### Work to be completed
Return every record below exactly as written.

### Provided records
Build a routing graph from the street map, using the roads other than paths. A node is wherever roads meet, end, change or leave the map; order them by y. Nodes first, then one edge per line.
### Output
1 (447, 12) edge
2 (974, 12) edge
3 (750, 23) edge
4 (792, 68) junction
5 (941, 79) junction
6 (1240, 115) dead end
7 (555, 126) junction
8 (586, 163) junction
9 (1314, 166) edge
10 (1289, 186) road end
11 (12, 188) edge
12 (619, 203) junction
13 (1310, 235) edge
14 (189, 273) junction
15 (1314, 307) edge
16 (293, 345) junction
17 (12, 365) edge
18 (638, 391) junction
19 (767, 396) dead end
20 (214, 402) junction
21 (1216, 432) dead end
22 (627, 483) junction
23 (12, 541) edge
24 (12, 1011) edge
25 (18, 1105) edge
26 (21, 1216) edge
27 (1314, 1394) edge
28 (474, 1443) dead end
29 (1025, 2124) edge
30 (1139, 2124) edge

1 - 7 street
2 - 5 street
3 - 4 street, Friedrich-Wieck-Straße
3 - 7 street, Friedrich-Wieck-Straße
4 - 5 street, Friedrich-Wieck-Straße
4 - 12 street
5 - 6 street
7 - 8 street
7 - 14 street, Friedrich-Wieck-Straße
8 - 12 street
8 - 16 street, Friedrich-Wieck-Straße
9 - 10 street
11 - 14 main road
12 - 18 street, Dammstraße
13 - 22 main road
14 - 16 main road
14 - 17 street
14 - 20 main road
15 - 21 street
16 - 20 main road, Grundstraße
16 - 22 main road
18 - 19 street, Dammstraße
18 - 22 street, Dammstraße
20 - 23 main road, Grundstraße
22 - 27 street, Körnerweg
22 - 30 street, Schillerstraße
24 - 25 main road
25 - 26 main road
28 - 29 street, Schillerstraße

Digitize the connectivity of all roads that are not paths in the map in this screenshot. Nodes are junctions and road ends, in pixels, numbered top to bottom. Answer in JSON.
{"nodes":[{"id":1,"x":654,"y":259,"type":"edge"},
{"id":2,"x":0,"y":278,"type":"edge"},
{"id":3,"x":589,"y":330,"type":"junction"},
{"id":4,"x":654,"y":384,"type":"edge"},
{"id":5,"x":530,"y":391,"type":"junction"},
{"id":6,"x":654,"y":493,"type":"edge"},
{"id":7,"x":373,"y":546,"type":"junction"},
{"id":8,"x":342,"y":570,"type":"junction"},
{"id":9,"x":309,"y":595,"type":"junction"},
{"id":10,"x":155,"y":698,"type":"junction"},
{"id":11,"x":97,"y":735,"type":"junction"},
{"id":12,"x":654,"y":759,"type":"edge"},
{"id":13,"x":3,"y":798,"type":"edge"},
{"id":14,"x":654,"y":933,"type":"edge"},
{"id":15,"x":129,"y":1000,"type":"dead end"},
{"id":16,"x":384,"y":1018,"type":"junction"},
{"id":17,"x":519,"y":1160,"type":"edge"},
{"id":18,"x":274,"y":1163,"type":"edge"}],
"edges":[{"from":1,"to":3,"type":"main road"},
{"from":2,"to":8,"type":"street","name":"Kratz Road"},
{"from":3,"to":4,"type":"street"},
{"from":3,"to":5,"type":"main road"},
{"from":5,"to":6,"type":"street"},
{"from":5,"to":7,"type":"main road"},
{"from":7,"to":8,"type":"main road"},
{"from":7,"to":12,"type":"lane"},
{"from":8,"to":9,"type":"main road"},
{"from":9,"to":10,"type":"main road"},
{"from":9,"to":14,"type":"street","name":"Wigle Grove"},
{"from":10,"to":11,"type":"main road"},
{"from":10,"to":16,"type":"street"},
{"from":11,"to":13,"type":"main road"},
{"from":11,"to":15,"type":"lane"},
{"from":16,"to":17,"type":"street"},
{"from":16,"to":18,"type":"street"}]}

### Solution to this task
Build a routing graph from the street map, using the roads other than paths. A node is wherever roads meet, end, change or leave the map; order them by y. Nodes first, then one edge per line.
### Output
1 (447, 12) edge
2 (974, 12) edge
3 (750, 23) edge
4 (792, 68) junction
5 (941, 79) junction
6 (1240, 115) dead end
7 (555, 126) junction
8 (586, 163) junction
9 (1314, 166) edge
10 (1289, 186) road end
11 (12, 188) edge
12 (619, 203) junction
13 (1310, 235) edge
14 (189, 273) junction
15 (1314, 307) edge
16 (293, 345) junction
17 (12, 365) edge
18 (638, 391) junction
19 (767, 396) dead end
20 (214, 402) junction
21 (1216, 432) dead end
22 (627, 483) junction
23 (12, 541) edge
24 (12, 1011) edge
25 (18, 1105) edge
26 (21, 1216) edge
27 (1314, 1394) edge
28 (474, 1443) dead end
29 (1025, 2124) edge
30 (1139, 2124) edge

1 - 7 street
2 - 5 street
3 - 4 street, Friedrich-Wieck-Straße
3 - 7 street, Friedrich-Wieck-Straße
4 - 5 street, Friedrich-Wieck-Straße
4 - 12 street
5 - 6 street
7 - 8 street
7 - 14 street, Friedrich-Wieck-Straße
8 - 12 street
8 - 16 street, Friedrich-Wieck-Straße
9 - 10 street
11 - 14 main road
12 - 18 street, Dammstraße
13 - 22 main road
14 - 16 main road
14 - 17 street
14 - 20 main road
15 - 21 street
16 - 20 main road, Grundstraße
16 - 22 main road
18 - 19 street, Dammstraße
18 - 22 street, Dammstraße
20 - 23 main road, Grundstraße
22 - 27 street, Körnerweg
22 - 30 street, Schillerstraße
24 - 25 main road
25 - 26 main road
28 - 29 street, Schillerstraße

Digitize the connectivity of all roads that are not paths in the map in this screenshot. Nodes are junctions and road ends, in pixels, numbered top to bottom. Answer in JSON.
{"nodes":[{"id":1,"x":654,"y":259,"type":"edge"},
{"id":2,"x":0,"y":278,"type":"edge"},
{"id":3,"x":589,"y":330,"type":"junction"},
{"id":4,"x":654,"y":384,"type":"edge"},
{"id":5,"x":530,"y":391,"type":"junction"},
{"id":6,"x":654,"y":493,"type":"edge"},
{"id":7,"x":373,"y":546,"type":"junction"},
{"id":8,"x":342,"y":570,"type":"junction"},
{"id":9,"x":309,"y":595,"type":"junction"},
{"id":10,"x":155,"y":698,"type":"junction"},
{"id":11,"x":97,"y":735,"type":"junction"},
{"id":12,"x":654,"y":759,"type":"edge"},
{"id":13,"x":3,"y":798,"type":"edge"},
{"id":14,"x":654,"y":933,"type":"edge"},
{"id":15,"x":129,"y":1000,"type":"dead end"},
{"id":16,"x":384,"y":1018,"type":"junction"},
{"id":17,"x":519,"y":1160,"type":"edge"},
{"id":18,"x":274,"y":1163,"type":"edge"}],
"edges":[{"from":1,"to":3,"type":"main road"},
{"from":2,"to":8,"type":"street","name":"Kratz Road"},
{"from":3,"to":4,"type":"street"},
{"from":3,"to":5,"type":"main road"},
{"from":5,"to":6,"type":"street"},
{"from":5,"to":7,"type":"main road"},
{"from":7,"to":8,"type":"main road"},
{"from":7,"to":12,"type":"lane"},
{"from":8,"to":9,"type":"main road"},
{"from":9,"to":10,"type":"main road"},
{"from":9,"to":14,"type":"street","name":"Wigle Grove"},
{"from":10,"to":11,"type":"main road"},
{"from":10,"to":16,"type":"street"},
{"from":11,"to":13,"type":"main road"},
{"from":11,"to":15,"type":"lane"},
{"from":16,"to":17,"type":"street"},
{"from":16,"to":18,"type":"street"}]}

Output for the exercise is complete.